I have a string with a bunch of non-ASCII characters and I would like to remove it. I used the following function in Python 3:

def removeNonAscii(s): 
    return "".join(filter(lambda x: ord(x)<128, s))

str1 = "Hi there!\xc2\xa0My\xc2\xa0name\xc2\xa0is\xc2\xa0Blue "
new = removeNonAscii(str1)

The new string becomes:

Hi there!MynameisBlue

Is it possible to get spaces between the string such that it is:

Hi there! My name is Blue

jamylak
  • 128,818
  • 30
  • 231
  • 230
lost9123193
  • 10,460
  • 26
  • 73
  • 113
  • [`def removeNonAscii(s): return "".join(filter(lambda x: ord(x)<128, s))`](http://stackoverflow.com/questions/1342000/how-to-replace-non-ascii-characters-in-string) and [here](http://stackoverflow.com/questions/8689795/python-remove-non-ascii-characters-but-leave-periods-and-spaces) is one more helpful Q&A – Grijesh Chauhan May 26 '13 at 05:37
  • @GrijeshChauhan: It is the same piece of code that OP has! – nhahtdh May 26 '13 at 05:39
  • @GrijeshChauhan that's what I used, but I still have the same problem as mentioned above – lost9123193 May 26 '13 at 05:41
  • for reference, the correct way to do the original task (without adding spaces) is `new=str1.encode('ascii','ignore')`, using the 'errors' argument to `encode()`. – kampu May 26 '13 at 07:01
  • @nhahtdh my mistake I commented based on question title :( – Grijesh Chauhan May 26 '13 at 12:36

2 Answers2

3

The code below is equivalent to your current code, except that for a contiguous sequence of characters outside the range of US-ASCII, it will replace the whole sequence with a single space (ASCII 32).

import re
re.sub(r'[^\x00-\x7f]+', " ", inputString)
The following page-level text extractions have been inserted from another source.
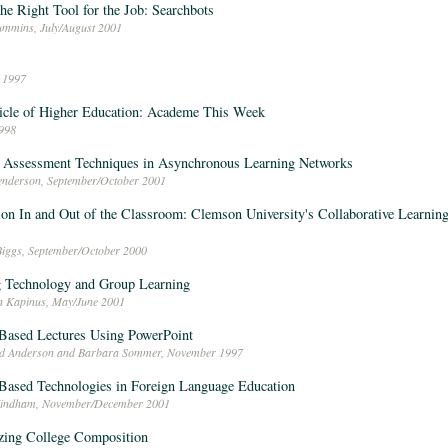
he Right Tool for the Job: Searchbots
ummins, July/August 2001
 1997
icle of Higher Education: Academe This Week
998
 Assessment Techniques in Asynchronous Learning Networks
nderson, September/October 2001
ion In and Out of the Classroom: Clemson University's Collaborative Learni
Biggs, September/October 2000
 Technology and Group Learning
n Kapinus, May/June 2001
Based Lectures Using PowerPoint
ed Anderson and Barbara Sommer, November 1997
ased Technologies in Foreign Language Education
Windham, November/December 2001
zing College Composition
Do note that control characters are allowed by the code above, and also the code in the question.

nhahtdh
  • 55,989
  • 15
  • 126
  • 162
0

regex wins here, but FWIW here is an itertools.groupby solution:

from itertools import groupby
text = "Hi there!\xc2\xa0My\xc2\xa0name\xc2\xa0is\xc2\xa0Blue "
def valid(c):
    return ord(c) < 128

def removeNonAscii(s):
    return ''.join(''.join(g) if k else ' ' for k, g in groupby(s, valid))

>>> removeNonAscii(text)
'Hi there! My name is Blue '
jamylak
  • 128,818
  • 30
  • 231
  • 230